Municipal elections provide a window into Iraqis' new realism. Governors took office only after negotiating power-sharing agreements. Najaf governor Adnan al-Zurfi, who governs in coalition with the ISCI, said his rivals realize that the electorate will punish both parties if they do not cooperate and deliver. Compare this with the Arab political norm: While one-party states and dictators dominate most countries, Iraqi politicians debate campaign strategies and candidate match-ups to maximize seats ahead of coalition negotiations. Indeed, Iraq is now one of only two Middle Eastern countries where ordinary people cannot easily predict their next leader. (The other is Israel.) Even Iraqi president Jalal Talabani, a U.S. favorite, may find himself forced into retirement after March. "If Talabani can't even manage his own political party," one Shia leader remarked, referring to the collapse of Talabani's political support among Kurds, "why does he deserve to lead Iraq?"
Still, Iraqis are wary and need international support. Confidence in the Independent High Election Commission is low after a bribery scandal in last summer's Kurdish elections. Politicians worry that opponents polling poorly in specific districts might deliberately spoil ballot boxes to sway results in hotly contested races. Lack of international preparation to support electoral transparency has increased fears of a repeat of last August's botched Afghanistan election. Any election-day chaos might hamper U.S. withdrawal plans.
Alternatively, successful elections will allow Iraq to turn a corner. Saddam will have been gone a decade when the new parliament's term ends. As University of Baghdad students point out, Iraqis entering the university will have been eight years old when Saddam fell.

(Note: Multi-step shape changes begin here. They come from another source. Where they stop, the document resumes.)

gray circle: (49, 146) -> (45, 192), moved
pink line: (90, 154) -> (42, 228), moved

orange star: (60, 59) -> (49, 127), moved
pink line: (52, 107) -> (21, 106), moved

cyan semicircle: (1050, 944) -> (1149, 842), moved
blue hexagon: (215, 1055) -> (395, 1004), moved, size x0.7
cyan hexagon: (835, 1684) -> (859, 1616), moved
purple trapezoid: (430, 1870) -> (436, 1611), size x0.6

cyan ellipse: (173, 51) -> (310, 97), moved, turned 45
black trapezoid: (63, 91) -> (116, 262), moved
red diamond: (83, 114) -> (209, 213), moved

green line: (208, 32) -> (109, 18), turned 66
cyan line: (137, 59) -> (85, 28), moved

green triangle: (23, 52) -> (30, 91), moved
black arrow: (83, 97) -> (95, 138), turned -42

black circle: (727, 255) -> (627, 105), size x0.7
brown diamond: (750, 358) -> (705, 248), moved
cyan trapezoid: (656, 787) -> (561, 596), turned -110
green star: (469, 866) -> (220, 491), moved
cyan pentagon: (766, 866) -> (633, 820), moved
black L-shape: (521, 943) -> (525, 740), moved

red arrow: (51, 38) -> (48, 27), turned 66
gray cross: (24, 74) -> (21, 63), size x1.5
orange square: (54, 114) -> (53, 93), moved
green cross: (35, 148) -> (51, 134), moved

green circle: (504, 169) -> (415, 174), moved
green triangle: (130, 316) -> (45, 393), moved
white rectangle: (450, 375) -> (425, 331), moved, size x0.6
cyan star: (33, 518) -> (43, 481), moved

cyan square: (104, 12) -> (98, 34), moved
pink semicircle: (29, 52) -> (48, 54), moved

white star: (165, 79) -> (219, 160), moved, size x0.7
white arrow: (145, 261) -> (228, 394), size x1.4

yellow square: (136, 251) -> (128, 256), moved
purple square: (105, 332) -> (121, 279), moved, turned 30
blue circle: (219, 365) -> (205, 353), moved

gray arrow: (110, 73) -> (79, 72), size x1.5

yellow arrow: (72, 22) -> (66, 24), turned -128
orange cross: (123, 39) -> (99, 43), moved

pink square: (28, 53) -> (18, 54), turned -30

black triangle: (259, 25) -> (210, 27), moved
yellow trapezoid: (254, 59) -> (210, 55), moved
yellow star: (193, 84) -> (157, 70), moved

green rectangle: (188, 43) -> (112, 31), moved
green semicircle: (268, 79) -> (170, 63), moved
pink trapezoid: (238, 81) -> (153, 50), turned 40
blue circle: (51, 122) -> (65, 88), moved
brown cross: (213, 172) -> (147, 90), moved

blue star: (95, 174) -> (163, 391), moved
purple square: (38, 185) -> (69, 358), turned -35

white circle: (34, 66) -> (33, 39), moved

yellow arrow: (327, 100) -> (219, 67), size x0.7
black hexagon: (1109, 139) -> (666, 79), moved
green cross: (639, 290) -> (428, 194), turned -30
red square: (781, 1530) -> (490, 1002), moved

Just as new generations in Eastern Europe finally put the past behind them, so too can young Iraqis. How sad, then, that when Secretary of State Hillary Clinton speaks of the "three Ds — diplomacy, development, and defense" — that define Obama's foreign-policy philosophy, democracy is not among them.
Michael Rubin, a resident scholar at the American Enterprise Institute and senior editor at the Middle East Quarterly, recently returned from a trip through Iraq outside of U.S. military and security control.